A 9mm I can comment on positively.  Of service calibers, the 9mm has killed more people than every other service caliber combined.  

:asian:


----------



## Touch Of Death (Aug 10, 2003)

Generaly unless your gun is at the ready and in your hand it can be as dangerous to you as your assailant. Reaching for a gun or any weopon for that matter while you are being confronted on some level can be the death of you. I believe that martial arts are a great way to eliminate the need for weopons in general. If you think like a martial artist you may never need to find out. Control your enviornment if possible, control the distance and become proficiant with each dimensional stage of action (to include gun and club range), be able to move (speed of action is a key ingrediant to surviving any encounter), Identify your targets, study your angles and cover. Cover is important too. I think that your little .22 pea shooter is can seem pretty useless if a major gun battle breaks out. I wouldn't pull it out if I didn't see an out.


----------



## TallAdam85 (Aug 23, 2003)

get a shot gun LOL


----------



## bdparsons (Aug 23, 2003)

that the recent sniper victims in Charleston, WV were killed with a .22 caliber weapon. I'm certain that grieving family members consider it to be an effective weapon.

Respects,
Bill Parsons


----------



## OULobo (Aug 25, 2003)

I heard that the .22 is the perfect assasin's gun for close quarters, because the bullets stay inside. There's the story that the mafia used to use them because in executions and point blank head shots the bullet would bounce around inside the skull instead of going out the other side. 
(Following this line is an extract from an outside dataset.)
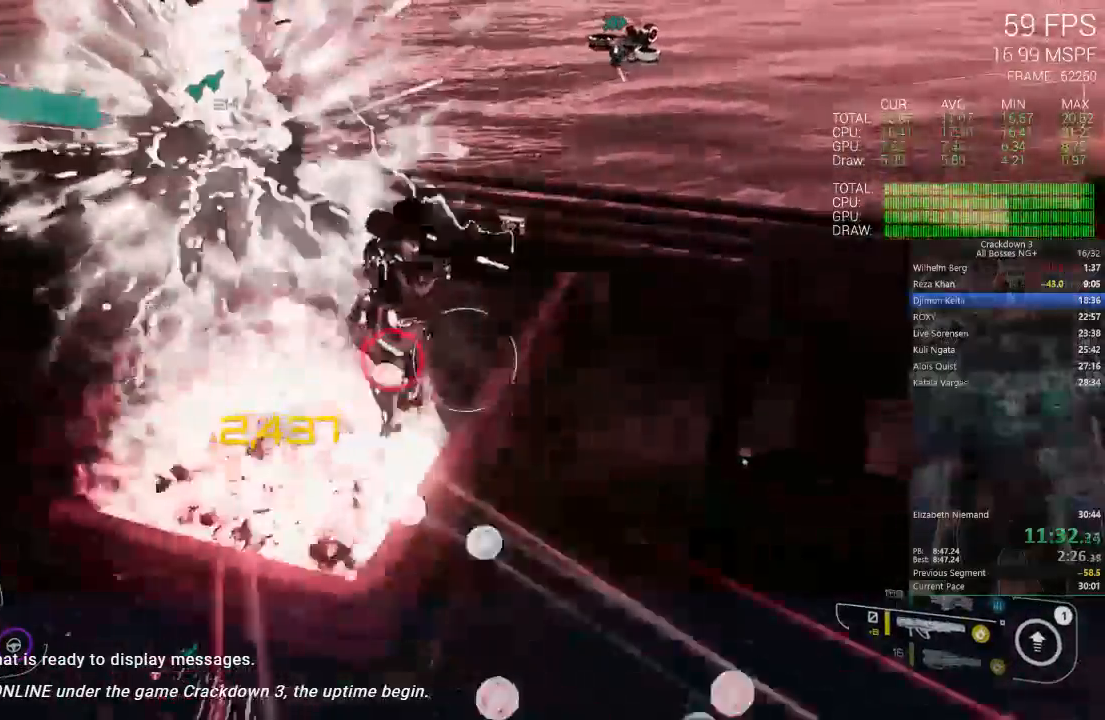
{"dt_ms": 500, "buttons": [], "left_stick": "up-right", "right_stick": "center", "events": [[17, "right_stick", "left"], [167, "right_stick", "center"], [417, "A", "down"], [500, "A", "up"]]}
As for the 9mm, I think it is still the highest muzzle velocity common handgun round. Great for going though things if that is what you want.


----------



## Franc0 (Aug 26, 2003)

OU, you're correct in that the .22 is the preferred caliber of the "hitman". Keep in mind it's not the caliber of the bullet that makes it deadly, it's the placement.


----------



## arnisador (Aug 31, 2003)

Placement, yes--but I think I'd want to place something _bigger_.

From Johnny Dangerously:
Danny Vermin: I got something to stop him. 
Dutch: They made it for him special. It's an eighty-eight Magnum. 
Danny Vermin: It shoots through schools.


----------



## Reprobate (Aug 31, 2003)

> _Originally posted by OULobo _
> *I heard that the .22 is the perfect assasin's gun for close quarters, because the bullets stay inside. There's the story that the mafia used to use them because in executions and point blank head shots the bullet would bounce around inside the skull instead of going out the other side.*


Not only that, but the .22 uses sub-sonic rounds, so the gun can be effectively suppressed. In the case of a popular 'hitman' weapon like the semi-automatic Ruger Mark IV the suppressor can be a soda bottle.


----------



## lhommedieu (Aug 31, 2003)

As someone somewhere almost said:

"It's all fun and games until someone gets shot in the eye."

Best,

Steve Lamade


----------